Minggu, 27 Februari 2011

Walau Galau



LUKA juga bisa menjelma ruang bertembok tebal dan kedap suara. Di mana kau bisa mengaduh segaduh-gaduhnya, pun semesra-mesra bersamaNya.


KATA CINTAMU tak perlu sayap untuk sampai di dengarku. Telingaku sendiri yang akan merangkainya. Dari segala gemuruh aduh hingga nyeri paling sunyi.


ADA KALA mengayuh dayung. Ada masa layar terkembang. Pasrah pada angin dan gelombang. Yang diam-diam melupakan aku pada sebuah dermaga. Sebuah nama.


SEPERTI LAUT sibuk di ujung tanjung. Menahan gemuruh di relung jantung. Menggapai menyibak pasiran. Memunguti pecahan gelombang. Air matanya sendiri.


TAK KUDENGAR bahkan langkah matahari seberdebam ini. Ruang rungu tak berpenunggu.
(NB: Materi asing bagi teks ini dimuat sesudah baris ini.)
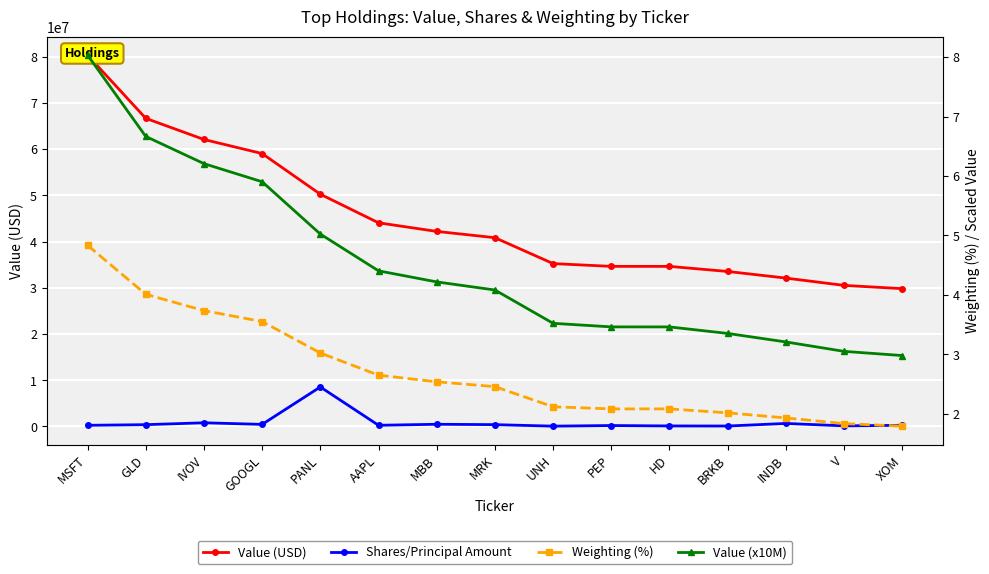

Reading left to right, list all the values displayed in this chart.

Value (USD): MSFT=80318275.0	GLD=66648102.0	IVOV=62074477.0	GOOGL=59028590.0	PANL=50234334.0	AAPL=44051477.0	MBB=42192787.0	MRK=40831103.0	UNH=35228763.0	PEP=34630825.0	HD=34624817.0	BRKB=33527564.0	INDB=32097288.0	V=30514967.0	XOM=29808882.0
Shares/Principal Amount: MSFT=254373.0	GLD=388732.0	IVOV=796703.0	GOOGL=451082.0	PANL=8543254.0	AAPL=257295.0	MBB=475144.0	MRK=396611.0	UNH=69872.0	PEP=204384.0	HD=114591.0	BRKB=95711.0	INDB=653846.0	V=132668.0	XOM=253520.0
Weighting (%): MSFT=4.8	GLD=4.0	IVOV=3.7	GOOGL=3.6	PANL=3.0	AAPL=2.7	MBB=2.5	MRK=2.5	UNH=2.1	PEP=2.1	HD=2.1	BRKB=2.0	INDB=1.9	V=1.8	XOM=1.8
Value (x10M): MSFT=8.0	GLD=6.7	IVOV=6.2	GOOGL=5.9	PANL=5.0	AAPL=4.4	MBB=4.2	MRK=4.1	UNH=3.5	PEP=3.5	HD=3.5	BRKB=3.4	INDB=3.2	V=3.1	XOM=3.0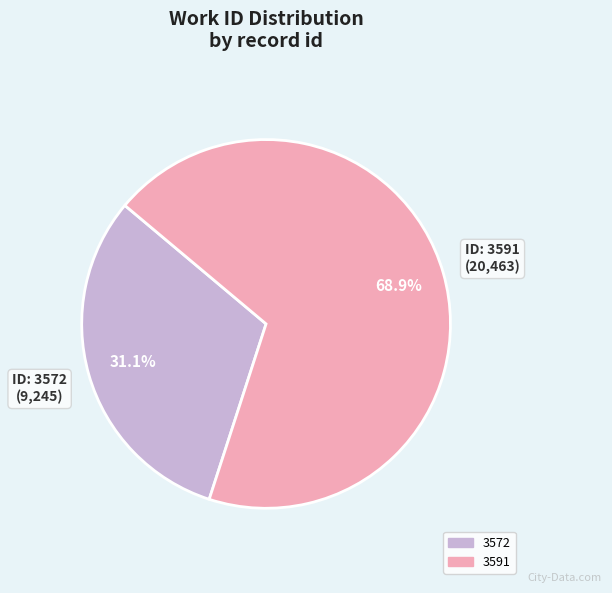

To the nearest percent, what percentage of the pie is 3572?

31%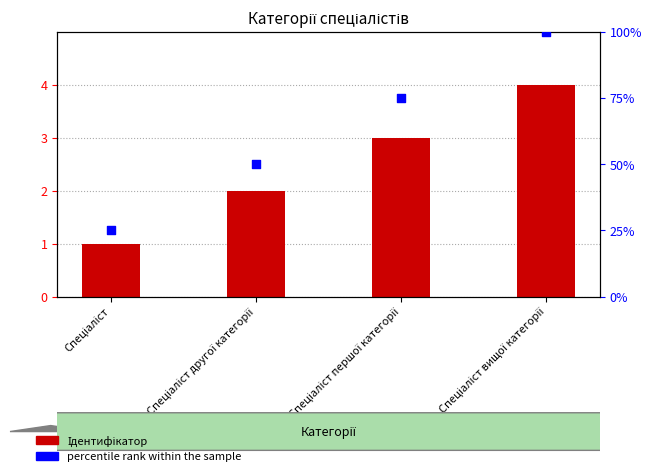

Which series reaches the maximum Y coordinate?

percentile rank within the sample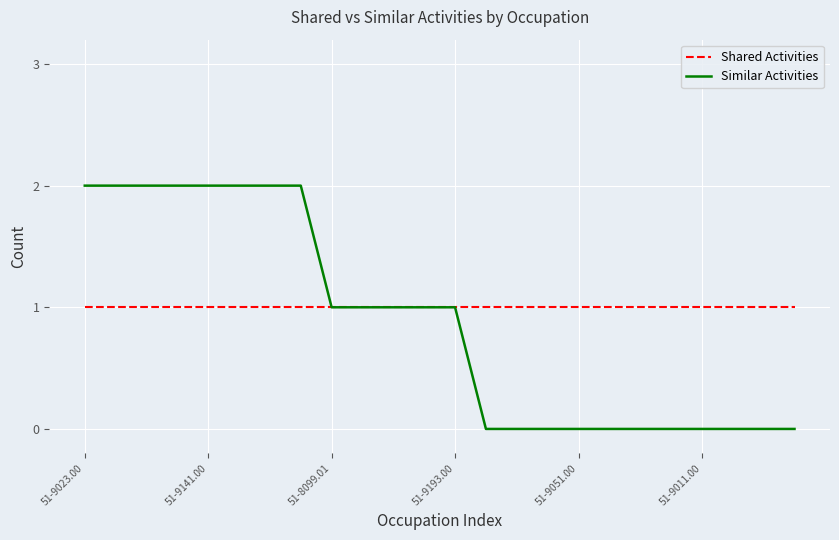

Rank the series by their maximum value, from lowest to highest.

Shared Activities, Similar Activities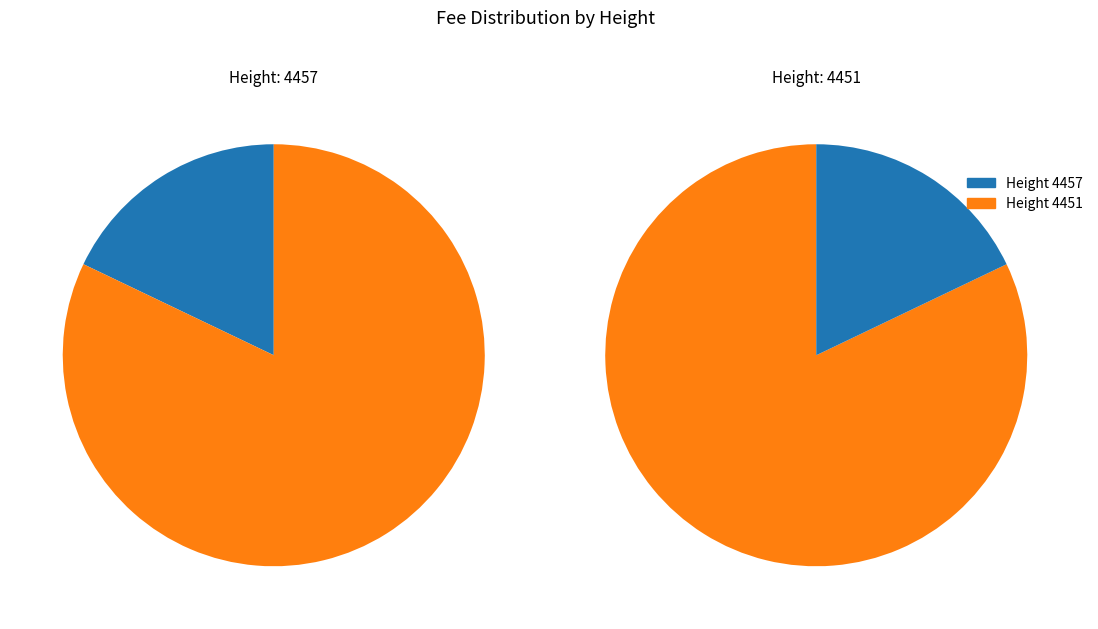

Which slice is the smallest?

4457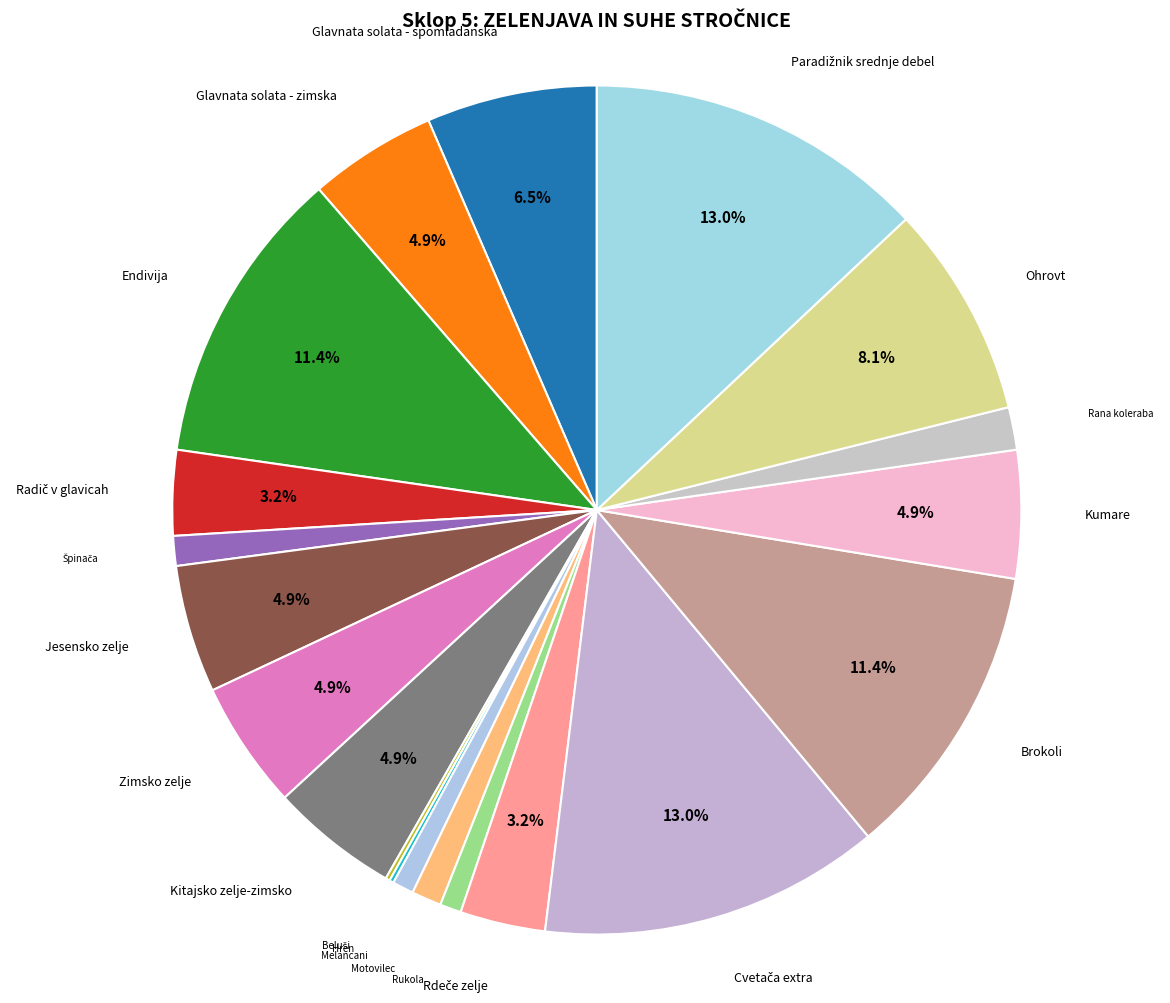

Is there a majority slice in this chart?

No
Pemiliknya pergi ke puri hati. Yang hanya ada getar swaramu.


ELOK BUMI segala tumpu. Namun resah hati siapa menahu. Sepadam sepi ingin dihuraikan. Remang menggenang renang hingga hujung kenang.


TIADALAH KEBUN ini melain tetabah musim. Maka maafkanlah tubuhmu yg pilu menanggung rindu. Karena bebuah inipun menanggung begitu.


LUKAKU, seperti seceruk danau yang mampu menampung berabad-abad tangis benua.


LIHATLAH ISYARAT RANGGAS JATI. Kemarau yang mengemas pergi. Bila nanti kaudengar suara hujan pertama. Maka aku telah sampai. Jatuh berkeping di hatimu.


KUSUDAHKAN AIR MATAKU dari mengeja kepergiannya. Meski diam-diam aku tak mampu terpejam dalam kepedihan paling rajam.


KAMI PATAHKAN SEMENANJUNGMU, menjadi telaga yang merendam sebulat mata-gelisah-harimu.


PAGI DUHAI MATAHARI. Mendekatlah. Kuraslah habis tujuh samudera. Beri aku tempat untuk mengalirtampungkan air mata.


TUNTUTAN-TUNTUTAN ITU akan terus mengejarmu hingga kau jatuh, lemah dan terbunuh. Lalu kau kan bangkit lagi. Dengan sayap yang lebih kuat. Lalu kau akan dikejar lagi, dengan tuntutan-tuntutan yang lebih lesat. Lebih menyesat.